## Data for this task:
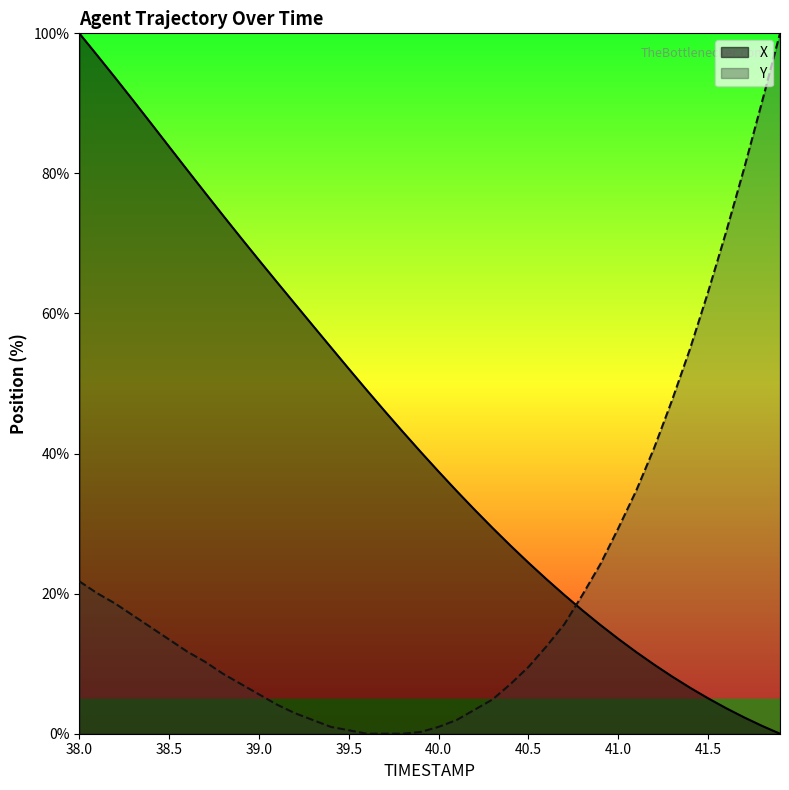

What are all the series names shown in the legend?

X, Y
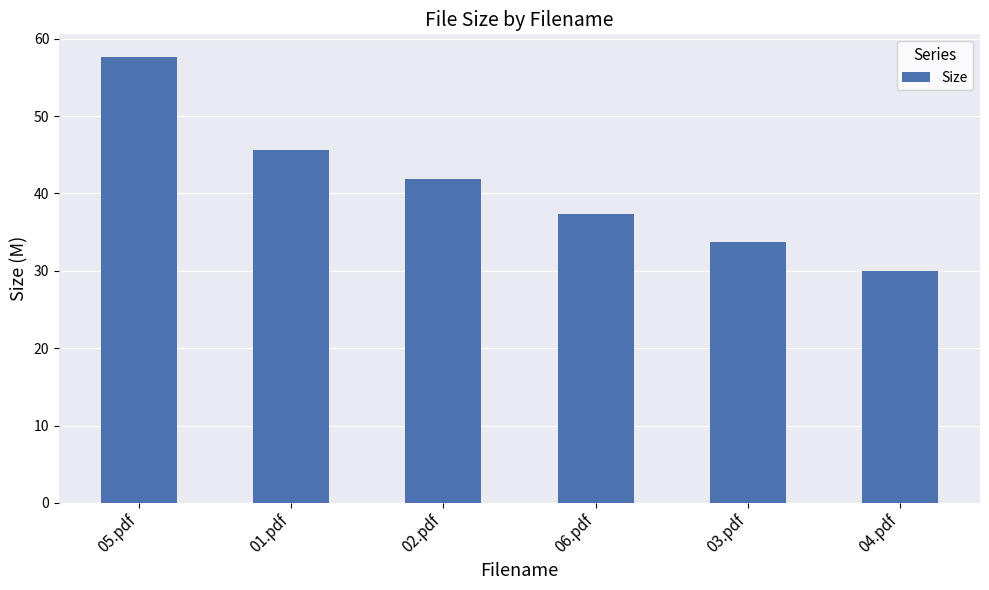

Which label corresponds to the smallest value in the chart?

04.pdf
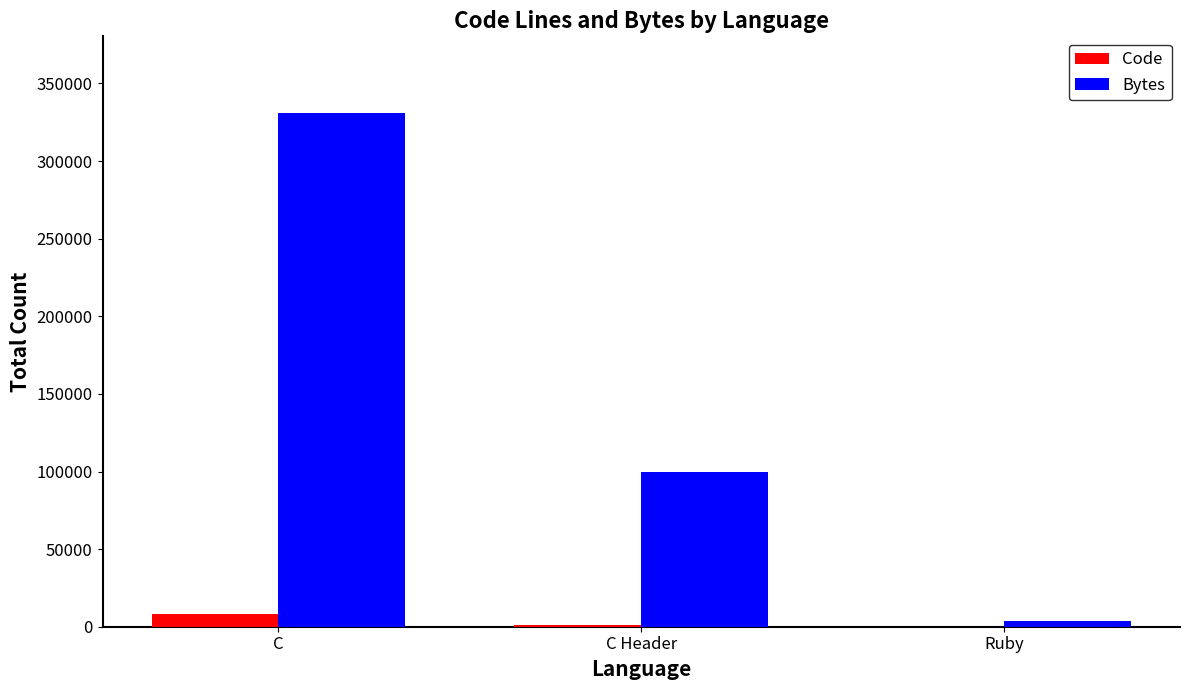

Which series has the largest total across all categories?

Bytes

## Exercise directions:
Put the material above into a Markdown table with two columns, Row and Line, giving each nonblank line its own numbered row. Omit blank lines and pictures from the table.

## Answer box:
| Row | Line |
|---|---|
| 1 | What are all the series names shown in the legend? |
| 2 | X, Y |
| 3 | Which label corresponds to the smallest value in the chart? |
| 4 | 04.pdf |
| 5 | Which series has the largest total across all categories? |
| 6 | Bytes |